__Work task__.
Which of the lines below contain the string "class"? Copy each one.

__Available records__.

--- --- ---

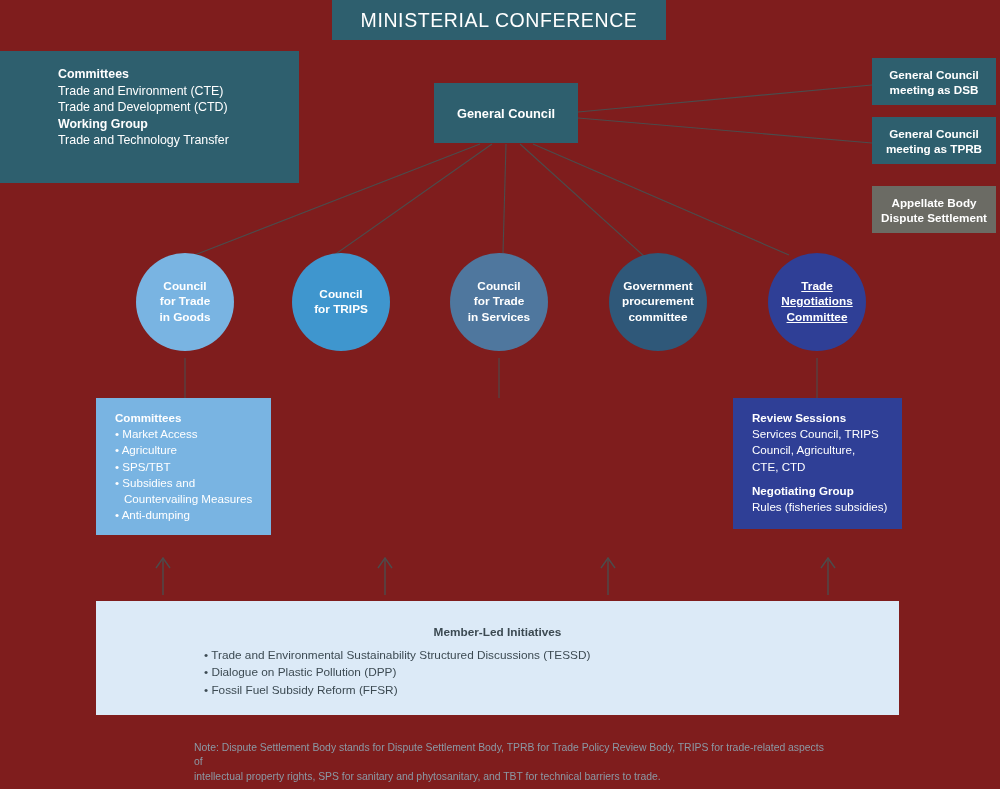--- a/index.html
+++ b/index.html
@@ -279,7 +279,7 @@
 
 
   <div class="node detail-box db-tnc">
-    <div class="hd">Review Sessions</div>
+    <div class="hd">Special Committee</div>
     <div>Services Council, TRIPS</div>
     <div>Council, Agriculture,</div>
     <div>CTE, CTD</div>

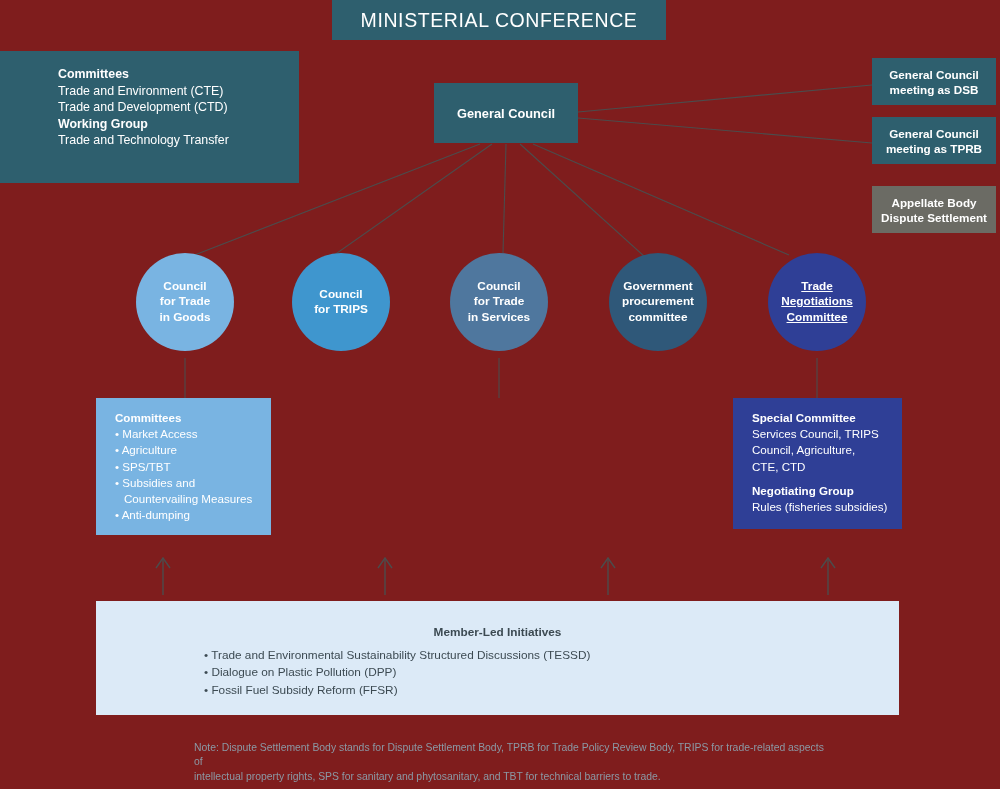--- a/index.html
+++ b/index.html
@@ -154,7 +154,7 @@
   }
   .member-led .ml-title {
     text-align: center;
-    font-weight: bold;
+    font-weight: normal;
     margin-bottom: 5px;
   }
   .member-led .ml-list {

--- --- ---

__Written solution__.
   <div class="node detail-box db-tnc">
-    <div class="hd">Review Sessions</div>
+    <div class="hd">Special Committee</div>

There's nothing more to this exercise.